■ **REQUIREMENT**:
Turn the records from the line with "4: (1017, 960)" to the line with "9: (563, 532)", both included, into a Markdown table with the columns Row and Entry. Number each line and leave out blank lines.

■ **EXCERPTED RECORDS**:

┌──

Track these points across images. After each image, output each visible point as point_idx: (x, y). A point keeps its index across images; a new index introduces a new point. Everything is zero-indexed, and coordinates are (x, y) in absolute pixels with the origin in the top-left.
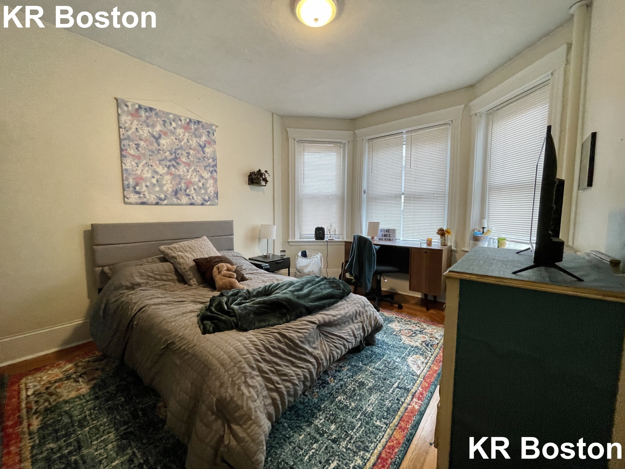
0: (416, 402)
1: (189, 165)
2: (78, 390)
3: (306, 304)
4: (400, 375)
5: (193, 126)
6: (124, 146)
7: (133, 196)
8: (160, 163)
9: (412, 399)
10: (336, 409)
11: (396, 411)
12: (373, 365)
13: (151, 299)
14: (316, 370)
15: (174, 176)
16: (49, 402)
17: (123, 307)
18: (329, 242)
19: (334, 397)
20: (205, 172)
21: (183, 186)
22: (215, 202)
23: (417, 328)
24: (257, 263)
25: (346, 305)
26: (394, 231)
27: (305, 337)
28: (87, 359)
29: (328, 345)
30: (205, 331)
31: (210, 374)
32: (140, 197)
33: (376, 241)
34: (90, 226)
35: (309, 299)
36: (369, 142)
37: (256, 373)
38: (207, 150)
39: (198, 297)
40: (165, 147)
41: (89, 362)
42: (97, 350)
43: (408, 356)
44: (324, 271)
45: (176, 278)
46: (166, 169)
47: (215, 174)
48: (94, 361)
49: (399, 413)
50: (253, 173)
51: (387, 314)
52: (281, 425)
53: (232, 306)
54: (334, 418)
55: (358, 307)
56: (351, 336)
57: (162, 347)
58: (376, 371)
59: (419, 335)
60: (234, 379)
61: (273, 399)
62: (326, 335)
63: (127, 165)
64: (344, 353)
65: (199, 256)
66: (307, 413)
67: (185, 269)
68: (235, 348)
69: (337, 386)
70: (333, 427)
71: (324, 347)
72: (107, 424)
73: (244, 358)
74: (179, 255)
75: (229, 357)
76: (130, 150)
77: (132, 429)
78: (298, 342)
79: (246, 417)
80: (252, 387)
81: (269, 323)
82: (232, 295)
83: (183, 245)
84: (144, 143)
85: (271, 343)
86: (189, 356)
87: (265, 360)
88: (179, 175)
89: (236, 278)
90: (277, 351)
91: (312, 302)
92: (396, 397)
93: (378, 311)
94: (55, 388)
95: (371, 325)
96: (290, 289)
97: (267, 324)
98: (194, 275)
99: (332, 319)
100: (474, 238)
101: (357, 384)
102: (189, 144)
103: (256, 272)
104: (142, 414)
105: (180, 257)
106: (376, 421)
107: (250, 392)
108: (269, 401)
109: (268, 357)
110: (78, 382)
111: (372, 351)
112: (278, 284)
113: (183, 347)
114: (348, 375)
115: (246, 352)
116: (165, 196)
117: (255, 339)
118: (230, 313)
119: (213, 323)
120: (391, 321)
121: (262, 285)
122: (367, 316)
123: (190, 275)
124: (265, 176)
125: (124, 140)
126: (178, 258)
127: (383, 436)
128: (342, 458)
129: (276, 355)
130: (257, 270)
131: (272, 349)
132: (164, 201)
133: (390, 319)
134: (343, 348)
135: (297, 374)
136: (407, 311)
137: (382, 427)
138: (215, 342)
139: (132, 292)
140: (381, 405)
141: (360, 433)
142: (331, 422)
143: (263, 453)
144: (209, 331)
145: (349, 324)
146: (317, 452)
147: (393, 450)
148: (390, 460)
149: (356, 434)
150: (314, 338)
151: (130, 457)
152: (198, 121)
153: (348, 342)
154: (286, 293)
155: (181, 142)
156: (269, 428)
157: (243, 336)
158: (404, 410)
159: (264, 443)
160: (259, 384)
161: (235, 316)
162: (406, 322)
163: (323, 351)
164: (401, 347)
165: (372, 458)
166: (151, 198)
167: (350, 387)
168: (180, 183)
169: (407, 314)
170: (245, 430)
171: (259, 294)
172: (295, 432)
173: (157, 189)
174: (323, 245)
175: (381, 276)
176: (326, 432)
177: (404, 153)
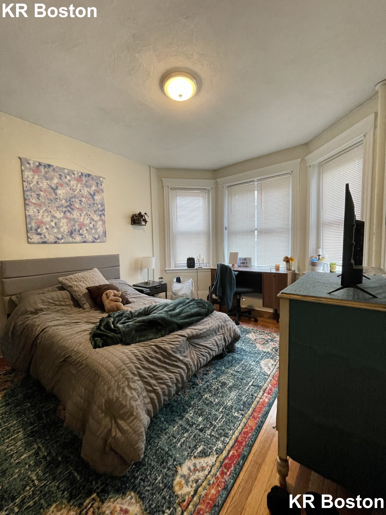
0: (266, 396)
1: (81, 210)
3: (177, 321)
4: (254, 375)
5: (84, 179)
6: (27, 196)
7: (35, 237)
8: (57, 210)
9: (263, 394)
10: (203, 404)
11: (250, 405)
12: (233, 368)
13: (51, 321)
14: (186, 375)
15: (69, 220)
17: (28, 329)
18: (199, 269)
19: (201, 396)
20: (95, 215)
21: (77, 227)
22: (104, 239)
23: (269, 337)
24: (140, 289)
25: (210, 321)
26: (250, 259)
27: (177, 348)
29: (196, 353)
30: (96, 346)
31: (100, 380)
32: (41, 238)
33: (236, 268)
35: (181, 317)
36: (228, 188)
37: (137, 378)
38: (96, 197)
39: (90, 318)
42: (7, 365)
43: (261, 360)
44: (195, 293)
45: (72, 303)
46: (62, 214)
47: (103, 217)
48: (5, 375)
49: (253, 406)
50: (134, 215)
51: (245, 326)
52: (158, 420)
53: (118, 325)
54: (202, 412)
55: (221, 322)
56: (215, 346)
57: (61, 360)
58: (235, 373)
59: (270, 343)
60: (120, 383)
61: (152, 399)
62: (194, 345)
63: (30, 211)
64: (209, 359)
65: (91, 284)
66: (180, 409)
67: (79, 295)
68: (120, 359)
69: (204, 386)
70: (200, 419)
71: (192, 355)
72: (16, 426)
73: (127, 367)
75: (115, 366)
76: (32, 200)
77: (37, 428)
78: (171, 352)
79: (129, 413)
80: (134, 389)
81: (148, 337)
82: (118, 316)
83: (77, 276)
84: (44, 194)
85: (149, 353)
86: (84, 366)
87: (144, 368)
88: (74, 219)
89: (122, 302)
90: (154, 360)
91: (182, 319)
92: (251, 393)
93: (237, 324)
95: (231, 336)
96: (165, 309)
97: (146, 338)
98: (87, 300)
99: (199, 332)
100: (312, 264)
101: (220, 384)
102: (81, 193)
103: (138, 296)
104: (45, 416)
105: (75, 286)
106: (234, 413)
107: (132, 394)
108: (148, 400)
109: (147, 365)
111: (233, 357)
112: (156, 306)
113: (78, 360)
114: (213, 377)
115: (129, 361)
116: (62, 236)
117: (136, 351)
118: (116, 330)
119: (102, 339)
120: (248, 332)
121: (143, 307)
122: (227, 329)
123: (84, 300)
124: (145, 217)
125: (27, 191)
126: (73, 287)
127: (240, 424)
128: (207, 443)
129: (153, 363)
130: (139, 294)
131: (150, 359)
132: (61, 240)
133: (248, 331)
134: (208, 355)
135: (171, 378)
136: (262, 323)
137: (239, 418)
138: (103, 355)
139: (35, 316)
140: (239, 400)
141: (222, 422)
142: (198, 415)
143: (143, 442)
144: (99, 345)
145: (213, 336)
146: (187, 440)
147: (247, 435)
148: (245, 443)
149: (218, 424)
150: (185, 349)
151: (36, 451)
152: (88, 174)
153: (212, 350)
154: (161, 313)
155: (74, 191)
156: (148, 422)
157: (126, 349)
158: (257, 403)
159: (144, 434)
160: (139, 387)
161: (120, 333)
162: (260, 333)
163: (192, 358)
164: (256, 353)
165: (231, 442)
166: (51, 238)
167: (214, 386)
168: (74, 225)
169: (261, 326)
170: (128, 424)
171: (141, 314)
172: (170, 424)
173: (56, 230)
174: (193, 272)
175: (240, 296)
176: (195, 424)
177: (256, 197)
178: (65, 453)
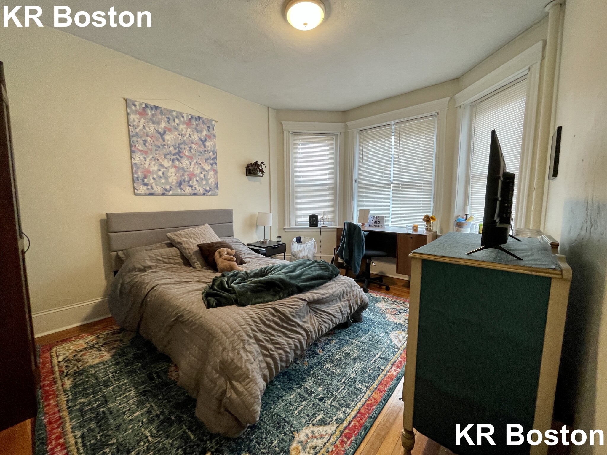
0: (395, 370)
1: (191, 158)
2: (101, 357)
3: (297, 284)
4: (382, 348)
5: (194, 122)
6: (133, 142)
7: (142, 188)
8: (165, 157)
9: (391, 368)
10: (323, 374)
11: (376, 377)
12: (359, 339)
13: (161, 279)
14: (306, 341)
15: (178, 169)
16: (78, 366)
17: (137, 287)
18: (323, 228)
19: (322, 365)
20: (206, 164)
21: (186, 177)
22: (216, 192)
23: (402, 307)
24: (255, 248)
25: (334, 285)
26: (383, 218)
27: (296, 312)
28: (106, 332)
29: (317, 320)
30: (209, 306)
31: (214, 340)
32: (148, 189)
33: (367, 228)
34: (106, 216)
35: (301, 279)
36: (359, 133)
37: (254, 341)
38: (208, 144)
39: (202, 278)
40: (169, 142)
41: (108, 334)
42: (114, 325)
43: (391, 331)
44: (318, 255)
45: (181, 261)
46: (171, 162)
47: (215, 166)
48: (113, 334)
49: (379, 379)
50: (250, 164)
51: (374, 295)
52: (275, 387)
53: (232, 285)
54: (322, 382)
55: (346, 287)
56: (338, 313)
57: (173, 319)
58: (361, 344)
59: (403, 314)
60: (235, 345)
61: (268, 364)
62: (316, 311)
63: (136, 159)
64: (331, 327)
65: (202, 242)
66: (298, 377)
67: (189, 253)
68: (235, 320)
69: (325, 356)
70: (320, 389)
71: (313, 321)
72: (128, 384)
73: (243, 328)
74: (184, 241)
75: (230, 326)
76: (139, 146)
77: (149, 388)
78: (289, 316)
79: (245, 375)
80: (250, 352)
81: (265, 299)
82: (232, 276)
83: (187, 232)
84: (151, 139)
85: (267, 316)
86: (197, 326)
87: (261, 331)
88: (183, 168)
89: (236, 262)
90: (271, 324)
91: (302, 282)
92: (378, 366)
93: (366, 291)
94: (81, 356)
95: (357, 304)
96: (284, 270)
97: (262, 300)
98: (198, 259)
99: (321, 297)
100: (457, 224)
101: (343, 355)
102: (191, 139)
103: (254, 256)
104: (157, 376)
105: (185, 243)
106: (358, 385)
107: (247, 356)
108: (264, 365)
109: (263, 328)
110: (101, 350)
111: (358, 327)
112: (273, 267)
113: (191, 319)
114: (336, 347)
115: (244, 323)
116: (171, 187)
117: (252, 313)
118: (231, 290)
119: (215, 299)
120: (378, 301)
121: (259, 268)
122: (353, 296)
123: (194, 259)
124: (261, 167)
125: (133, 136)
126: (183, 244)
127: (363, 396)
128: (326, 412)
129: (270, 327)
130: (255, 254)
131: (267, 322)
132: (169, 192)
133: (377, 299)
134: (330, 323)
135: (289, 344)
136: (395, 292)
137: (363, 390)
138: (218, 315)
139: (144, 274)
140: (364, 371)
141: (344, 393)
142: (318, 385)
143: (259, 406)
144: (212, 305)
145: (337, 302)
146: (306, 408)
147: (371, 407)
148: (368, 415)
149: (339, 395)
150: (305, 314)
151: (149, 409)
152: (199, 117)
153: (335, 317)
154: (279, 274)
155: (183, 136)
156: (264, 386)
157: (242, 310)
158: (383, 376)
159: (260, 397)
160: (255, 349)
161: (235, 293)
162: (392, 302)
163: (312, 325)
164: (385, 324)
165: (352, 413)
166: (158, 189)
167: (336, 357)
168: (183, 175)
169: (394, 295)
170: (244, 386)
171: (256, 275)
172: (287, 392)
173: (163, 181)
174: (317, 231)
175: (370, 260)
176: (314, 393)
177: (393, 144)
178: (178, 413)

└──
┌──

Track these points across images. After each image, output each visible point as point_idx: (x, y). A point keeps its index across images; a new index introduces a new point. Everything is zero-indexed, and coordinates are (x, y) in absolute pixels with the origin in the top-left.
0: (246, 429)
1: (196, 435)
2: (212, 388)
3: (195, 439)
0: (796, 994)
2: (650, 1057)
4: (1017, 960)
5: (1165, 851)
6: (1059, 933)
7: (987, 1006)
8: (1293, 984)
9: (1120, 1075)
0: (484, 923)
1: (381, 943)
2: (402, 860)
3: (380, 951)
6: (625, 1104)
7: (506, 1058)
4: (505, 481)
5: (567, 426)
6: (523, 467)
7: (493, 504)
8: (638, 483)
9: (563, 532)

└──

■ **WRITTEN ANSWER**:
| Row | Entry |
|---|---|
| 1 | 4: (1017, 960) |
| 2 | 5: (1165, 851) |
| 3 | 6: (1059, 933) |
| 4 | 7: (987, 1006) |
| 5 | 8: (1293, 984) |
| 6 | 9: (1120, 1075) |
| 7 | 0: (484, 923) |
| 8 | 1: (381, 943) |
| 9 | 2: (402, 860) |
| 10 | 3: (380, 951) |
| 11 | 6: (625, 1104) |
| 12 | 7: (506, 1058) |
| 13 | 4: (505, 481) |
| 14 | 5: (567, 426) |
| 15 | 6: (523, 467) |
| 16 | 7: (493, 504) |
| 17 | 8: (638, 483) |
| 18 | 9: (563, 532) |